For DAS team
Since September 1, Dr. Florian Sobieczky reinforced the Data Analysis Systems team. He studied mathematics and physics. He focuses his research on the topic Predictive Modeling.
Dr. Florian Sobieczky delivers insight in his research topics
As a researcher in data-science, I am currently mostly interested in the statistics of data assessment problems, as they occur in typical real-world predictive modeling tasks in manufacturing environments. For example, processing time-series of independent sensors into a data table allowing classification and regression often requires balancing the sequences of measured values in a meaningful, non-intervening way. It is my goal to develop a theoretical framework for and implementations of preprocessing tools for large incoherent data sets.

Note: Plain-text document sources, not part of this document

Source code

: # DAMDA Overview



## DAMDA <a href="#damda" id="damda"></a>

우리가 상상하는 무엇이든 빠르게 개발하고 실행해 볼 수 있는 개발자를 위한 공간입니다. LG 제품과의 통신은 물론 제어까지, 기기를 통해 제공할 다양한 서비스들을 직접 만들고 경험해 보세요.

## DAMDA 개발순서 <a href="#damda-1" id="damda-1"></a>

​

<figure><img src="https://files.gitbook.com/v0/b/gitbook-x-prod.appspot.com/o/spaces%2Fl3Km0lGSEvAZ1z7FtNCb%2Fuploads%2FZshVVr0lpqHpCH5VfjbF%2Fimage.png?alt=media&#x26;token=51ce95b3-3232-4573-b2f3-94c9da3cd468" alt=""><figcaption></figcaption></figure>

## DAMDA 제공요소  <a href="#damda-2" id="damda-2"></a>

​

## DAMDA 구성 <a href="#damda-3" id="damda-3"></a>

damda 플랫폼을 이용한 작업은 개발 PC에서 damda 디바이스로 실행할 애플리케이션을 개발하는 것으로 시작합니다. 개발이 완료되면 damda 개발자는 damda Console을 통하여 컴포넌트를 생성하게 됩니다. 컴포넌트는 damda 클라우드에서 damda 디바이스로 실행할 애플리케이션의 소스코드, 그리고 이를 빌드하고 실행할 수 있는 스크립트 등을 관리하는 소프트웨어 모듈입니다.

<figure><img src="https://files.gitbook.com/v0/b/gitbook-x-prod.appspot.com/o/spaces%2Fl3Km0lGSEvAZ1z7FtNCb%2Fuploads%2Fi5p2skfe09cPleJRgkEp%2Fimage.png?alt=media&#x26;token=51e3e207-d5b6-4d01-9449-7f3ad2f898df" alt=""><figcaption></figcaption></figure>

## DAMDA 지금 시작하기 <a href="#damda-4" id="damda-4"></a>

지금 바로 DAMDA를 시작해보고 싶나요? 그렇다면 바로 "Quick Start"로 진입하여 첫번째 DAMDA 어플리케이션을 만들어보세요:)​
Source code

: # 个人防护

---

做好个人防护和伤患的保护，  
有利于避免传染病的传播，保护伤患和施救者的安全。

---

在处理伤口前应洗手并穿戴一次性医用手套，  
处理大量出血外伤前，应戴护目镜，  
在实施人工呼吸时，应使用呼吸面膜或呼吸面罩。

I am also interested in structural equation modeling (SEM) of the manufacturing processes, especially for production lines. Finding the causal relationships of mechanisms corresponding to assessed data can be difficult, even if the order in time of these production steps is known. For example, it may be difficult to decide from the assessed data which of two serially arranged production machines is responsible for an observed increase in wastage. The phenomenon (called Mediation) is due to the possibility of indirect effects, such as the hidden triggering of malfunction of the hindmost machine by the front-most.
My background is that of math and physics. Having worked in the field of discrete probability, I like searching for solutions for the above mentioned tasks by using models from percolation, queueing theory, and random walks on graphs. For example, the variability in performance of various predictive models under perturbations of the incoming data can sometimes be compared to that of a perturbed random walk on a graph. I am interested in using such analogies to predict the effects of unbalanced data, perturbed measurements, or ill-configured production machinery.